**Exercise description**
Write out every line of the records below word for word, in the same order and without changing anything.

— Begin Material for this task —

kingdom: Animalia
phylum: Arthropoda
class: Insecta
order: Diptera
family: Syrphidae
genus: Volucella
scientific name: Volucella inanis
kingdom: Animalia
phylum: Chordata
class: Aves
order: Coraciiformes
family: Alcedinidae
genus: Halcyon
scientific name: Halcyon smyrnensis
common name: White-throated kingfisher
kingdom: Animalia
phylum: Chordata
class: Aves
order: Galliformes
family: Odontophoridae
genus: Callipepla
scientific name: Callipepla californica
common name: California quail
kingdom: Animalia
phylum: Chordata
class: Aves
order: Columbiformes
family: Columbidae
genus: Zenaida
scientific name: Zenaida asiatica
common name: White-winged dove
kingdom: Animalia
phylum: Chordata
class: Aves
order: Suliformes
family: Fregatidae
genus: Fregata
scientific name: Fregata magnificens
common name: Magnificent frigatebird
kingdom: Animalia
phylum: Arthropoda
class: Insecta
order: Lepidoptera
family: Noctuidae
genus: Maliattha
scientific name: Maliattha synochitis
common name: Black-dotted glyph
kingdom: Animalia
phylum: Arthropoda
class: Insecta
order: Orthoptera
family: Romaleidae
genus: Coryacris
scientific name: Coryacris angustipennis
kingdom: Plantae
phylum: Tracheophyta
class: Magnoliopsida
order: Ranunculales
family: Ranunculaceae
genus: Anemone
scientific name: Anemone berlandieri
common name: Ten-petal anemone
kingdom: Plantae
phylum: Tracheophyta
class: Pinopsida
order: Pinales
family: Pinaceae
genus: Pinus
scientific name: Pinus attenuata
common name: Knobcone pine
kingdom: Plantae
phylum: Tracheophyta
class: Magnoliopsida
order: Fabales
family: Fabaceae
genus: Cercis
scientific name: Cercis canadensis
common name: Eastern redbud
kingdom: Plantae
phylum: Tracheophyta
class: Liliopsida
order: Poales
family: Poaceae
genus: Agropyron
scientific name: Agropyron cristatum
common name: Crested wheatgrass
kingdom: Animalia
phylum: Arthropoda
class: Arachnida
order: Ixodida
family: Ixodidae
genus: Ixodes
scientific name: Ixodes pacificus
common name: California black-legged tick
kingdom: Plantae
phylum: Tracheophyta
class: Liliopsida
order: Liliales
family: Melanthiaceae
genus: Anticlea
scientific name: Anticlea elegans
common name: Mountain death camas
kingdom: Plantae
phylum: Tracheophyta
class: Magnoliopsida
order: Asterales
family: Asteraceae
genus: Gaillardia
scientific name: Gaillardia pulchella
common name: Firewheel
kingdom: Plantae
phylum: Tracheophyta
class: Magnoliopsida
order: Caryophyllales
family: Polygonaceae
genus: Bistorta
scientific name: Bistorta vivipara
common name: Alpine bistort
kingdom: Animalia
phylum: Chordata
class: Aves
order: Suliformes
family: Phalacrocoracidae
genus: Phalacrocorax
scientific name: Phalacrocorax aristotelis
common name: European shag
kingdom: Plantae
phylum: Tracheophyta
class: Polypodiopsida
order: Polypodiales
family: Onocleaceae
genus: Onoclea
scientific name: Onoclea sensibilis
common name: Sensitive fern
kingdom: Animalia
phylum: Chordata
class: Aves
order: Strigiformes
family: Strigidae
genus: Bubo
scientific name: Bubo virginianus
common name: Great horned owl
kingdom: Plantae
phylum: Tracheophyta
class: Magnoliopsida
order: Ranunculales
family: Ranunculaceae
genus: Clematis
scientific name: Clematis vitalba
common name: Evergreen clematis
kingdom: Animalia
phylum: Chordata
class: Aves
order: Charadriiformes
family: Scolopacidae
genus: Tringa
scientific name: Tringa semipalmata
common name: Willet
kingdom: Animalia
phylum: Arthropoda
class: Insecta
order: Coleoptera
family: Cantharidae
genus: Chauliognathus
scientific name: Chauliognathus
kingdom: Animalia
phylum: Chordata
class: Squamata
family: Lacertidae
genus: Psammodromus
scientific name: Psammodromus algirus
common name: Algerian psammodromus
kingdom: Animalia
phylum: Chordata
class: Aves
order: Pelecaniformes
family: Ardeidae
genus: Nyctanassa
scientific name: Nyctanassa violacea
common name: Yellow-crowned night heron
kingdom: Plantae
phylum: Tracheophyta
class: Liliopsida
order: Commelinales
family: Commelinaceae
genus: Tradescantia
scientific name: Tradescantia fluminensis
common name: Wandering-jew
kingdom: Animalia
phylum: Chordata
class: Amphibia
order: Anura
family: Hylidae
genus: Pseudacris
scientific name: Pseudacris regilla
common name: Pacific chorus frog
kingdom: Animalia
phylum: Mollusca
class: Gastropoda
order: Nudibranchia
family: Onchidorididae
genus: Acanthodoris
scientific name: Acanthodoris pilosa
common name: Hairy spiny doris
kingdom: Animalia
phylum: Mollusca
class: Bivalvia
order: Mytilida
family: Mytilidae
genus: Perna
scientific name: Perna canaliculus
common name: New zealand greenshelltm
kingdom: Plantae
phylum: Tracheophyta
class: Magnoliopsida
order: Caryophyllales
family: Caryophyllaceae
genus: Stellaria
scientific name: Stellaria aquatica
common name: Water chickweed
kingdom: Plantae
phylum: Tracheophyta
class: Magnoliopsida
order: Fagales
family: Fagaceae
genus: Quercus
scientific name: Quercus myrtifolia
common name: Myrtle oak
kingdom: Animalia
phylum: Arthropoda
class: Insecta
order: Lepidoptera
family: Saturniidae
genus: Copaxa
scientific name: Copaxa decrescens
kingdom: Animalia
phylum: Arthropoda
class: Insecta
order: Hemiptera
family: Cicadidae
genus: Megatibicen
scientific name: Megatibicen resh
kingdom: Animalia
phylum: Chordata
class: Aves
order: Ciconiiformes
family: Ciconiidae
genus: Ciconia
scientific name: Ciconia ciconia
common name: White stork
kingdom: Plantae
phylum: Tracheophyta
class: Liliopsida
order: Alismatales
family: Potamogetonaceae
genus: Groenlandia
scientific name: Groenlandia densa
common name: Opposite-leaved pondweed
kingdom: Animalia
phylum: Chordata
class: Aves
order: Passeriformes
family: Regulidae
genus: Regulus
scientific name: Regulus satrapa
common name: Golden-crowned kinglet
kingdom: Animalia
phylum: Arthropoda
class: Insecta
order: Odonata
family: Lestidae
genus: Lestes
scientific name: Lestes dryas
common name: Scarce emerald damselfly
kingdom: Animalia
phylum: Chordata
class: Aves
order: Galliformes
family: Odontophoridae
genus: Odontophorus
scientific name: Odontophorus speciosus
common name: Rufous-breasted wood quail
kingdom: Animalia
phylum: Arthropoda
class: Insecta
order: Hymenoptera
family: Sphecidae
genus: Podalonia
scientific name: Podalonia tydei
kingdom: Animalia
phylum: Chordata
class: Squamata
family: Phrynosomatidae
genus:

— End Material for this task —

**Output for this exercise**
kingdom: Animalia
phylum: Arthropoda
class: Insecta
order: Diptera
family: Syrphidae
genus: Volucella
scientific name: Volucella inanis
kingdom: Animalia
phylum: Chordata
class: Aves
order: Coraciiformes
family: Alcedinidae
genus: Halcyon
scientific name: Halcyon smyrnensis
common name: White-throated kingfisher
kingdom: Animalia
phylum: Chordata
class: Aves
order: Galliformes
family: Odontophoridae
genus: Callipepla
scientific name: Callipepla californica
common name: California quail
kingdom: Animalia
phylum: Chordata
class: Aves
order: Columbiformes
family: Columbidae
genus: Zenaida
scientific name: Zenaida asiatica
common name: White-winged dove
kingdom: Animalia
phylum: Chordata
class: Aves
order: Suliformes
family: Fregatidae
genus: Fregata
scientific name: Fregata magnificens
common name: Magnificent frigatebird
kingdom: Animalia
phylum: Arthropoda
class: Insecta
order: Lepidoptera
family: Noctuidae
genus: Maliattha
scientific name: Maliattha synochitis
common name: Black-dotted glyph
kingdom: Animalia
phylum: Arthropoda
class: Insecta
order: Orthoptera
family: Romaleidae
genus: Coryacris
scientific name: Coryacris angustipennis
kingdom: Plantae
phylum: Tracheophyta
class: Magnoliopsida
order: Ranunculales
family: Ranunculaceae
genus: Anemone
scientific name: Anemone berlandieri
common name: Ten-petal anemone
kingdom: Plantae
phylum: Tracheophyta
class: Pinopsida
order: Pinales
family: Pinaceae
genus: Pinus
scientific name: Pinus attenuata
common name: Knobcone pine
kingdom: Plantae
phylum: Tracheophyta
class: Magnoliopsida
order: Fabales
family: Fabaceae
genus: Cercis
scientific name: Cercis canadensis
common name: Eastern redbud
kingdom: Plantae
phylum: Tracheophyta
class: Liliopsida
order: Poales
family: Poaceae
genus: Agropyron
scientific name: Agropyron cristatum
common name: Crested wheatgrass
kingdom: Animalia
phylum: Arthropoda
class: Arachnida
order: Ixodida
family: Ixodidae
genus: Ixodes
scientific name: Ixodes pacificus
common name: California black-legged tick
kingdom: Plantae
phylum: Tracheophyta
class: Liliopsida
order: Liliales
family: Melanthiaceae
genus: Anticlea
scientific name: Anticlea elegans
common name: Mountain death camas
kingdom: Plantae
phylum: Tracheophyta
class: Magnoliopsida
order: Asterales
family: Asteraceae
genus: Gaillardia
scientific name: Gaillardia pulchella
common name: Firewheel
kingdom: Plantae
phylum: Tracheophyta
class: Magnoliopsida
order: Caryophyllales
family: Polygonaceae
genus: Bistorta
scientific name: Bistorta vivipara
common name: Alpine bistort
kingdom: Animalia
phylum: Chordata
class: Aves
order: Suliformes
family: Phalacrocoracidae
genus: Phalacrocorax
scientific name: Phalacrocorax aristotelis
common name: European shag
kingdom: Plantae
phylum: Tracheophyta
class: Polypodiopsida
order: Polypodiales
family: Onocleaceae
genus: Onoclea
scientific name: Onoclea sensibilis
common name: Sensitive fern
kingdom: Animalia
phylum: Chordata
class: Aves
order: Strigiformes
family: Strigidae
genus: Bubo
scientific name: Bubo virginianus
common name: Great horned owl
kingdom: Plantae
phylum: Tracheophyta
class: Magnoliopsida
order: Ranunculales
family: Ranunculaceae
genus: Clematis
scientific name: Clematis vitalba
common name: Evergreen clematis
kingdom: Animalia
phylum: Chordata
class: Aves
order: Charadriiformes
family: Scolopacidae
genus: Tringa
scientific name: Tringa semipalmata
common name: Willet
kingdom: Animalia
phylum: Arthropoda
class: Insecta
order: Coleoptera
family: Cantharidae
genus: Chauliognathus
scientific name: Chauliognathus
kingdom: Animalia
phylum: Chordata
class: Squamata
family: Lacertidae
genus: Psammodromus
scientific name: Psammodromus algirus
common name: Algerian psammodromus
kingdom: Animalia
phylum: Chordata
class: Aves
order: Pelecaniformes
family: Ardeidae
genus: Nyctanassa
scientific name: Nyctanassa violacea
common name: Yellow-crowned night heron
kingdom: Plantae
phylum: Tracheophyta
class: Liliopsida
order: Commelinales
family: Commelinaceae
genus: Tradescantia
scientific name: Tradescantia fluminensis
common name: Wandering-jew
kingdom: Animalia
phylum: Chordata
class: Amphibia
order: Anura
family: Hylidae
genus: Pseudacris
scientific name: Pseudacris regilla
common name: Pacific chorus frog
kingdom: Animalia
phylum: Mollusca
class: Gastropoda
order: Nudibranchia
family: Onchidorididae
genus: Acanthodoris
scientific name: Acanthodoris pilosa
common name: Hairy spiny doris
kingdom: Animalia
phylum: Mollusca
class: Bivalvia
order: Mytilida
family: Mytilidae
genus: Perna
scientific name: Perna canaliculus
common name: New zealand greenshelltm
kingdom: Plantae
phylum: Tracheophyta
class: Magnoliopsida
order: Caryophyllales
family: Caryophyllaceae
genus: Stellaria
scientific name: Stellaria aquatica
common name: Water chickweed
kingdom: Plantae
phylum: Tracheophyta
class: Magnoliopsida
order: Fagales
family: Fagaceae
genus: Quercus
scientific name: Quercus myrtifolia
common name: Myrtle oak
kingdom: Animalia
phylum: Arthropoda
class: Insecta
order: Lepidoptera
family: Saturniidae
genus: Copaxa
scientific name: Copaxa decrescens
kingdom: Animalia
phylum: Arthropoda
class: Insecta
order: Hemiptera
family: Cicadidae
genus: Megatibicen
scientific name: Megatibicen resh
kingdom: Animalia
phylum: Chordata
class: Aves
order: Ciconiiformes
family: Ciconiidae
genus: Ciconia
scientific name: Ciconia ciconia
common name: White stork
kingdom: Plantae
phylum: Tracheophyta
class: Liliopsida
order: Alismatales
family: Potamogetonaceae
genus: Groenlandia
scientific name: Groenlandia densa
common name: Opposite-leaved pondweed
kingdom: Animalia
phylum: Chordata
class: Aves
order: Passeriformes
family: Regulidae
genus: Regulus
scientific name: Regulus satrapa
common name: Golden-crowned kinglet
kingdom: Animalia
phylum: Arthropoda
class: Insecta
order: Odonata
family: Lestidae
genus: Lestes
scientific name: Lestes dryas
common name: Scarce emerald damselfly
kingdom: Animalia
phylum: Chordata
class: Aves
order: Galliformes
family: Odontophoridae
genus: Odontophorus
scientific name: Odontophorus speciosus
common name: Rufous-breasted wood quail
kingdom: Animalia
phylum: Arthropoda
class: Insecta
order: Hymenoptera
family: Sphecidae
genus: Podalonia
scientific name: Podalonia tydei
kingdom: Animalia
phylum: Chordata
class: Squamata
family: Phrynosomatidae
genus:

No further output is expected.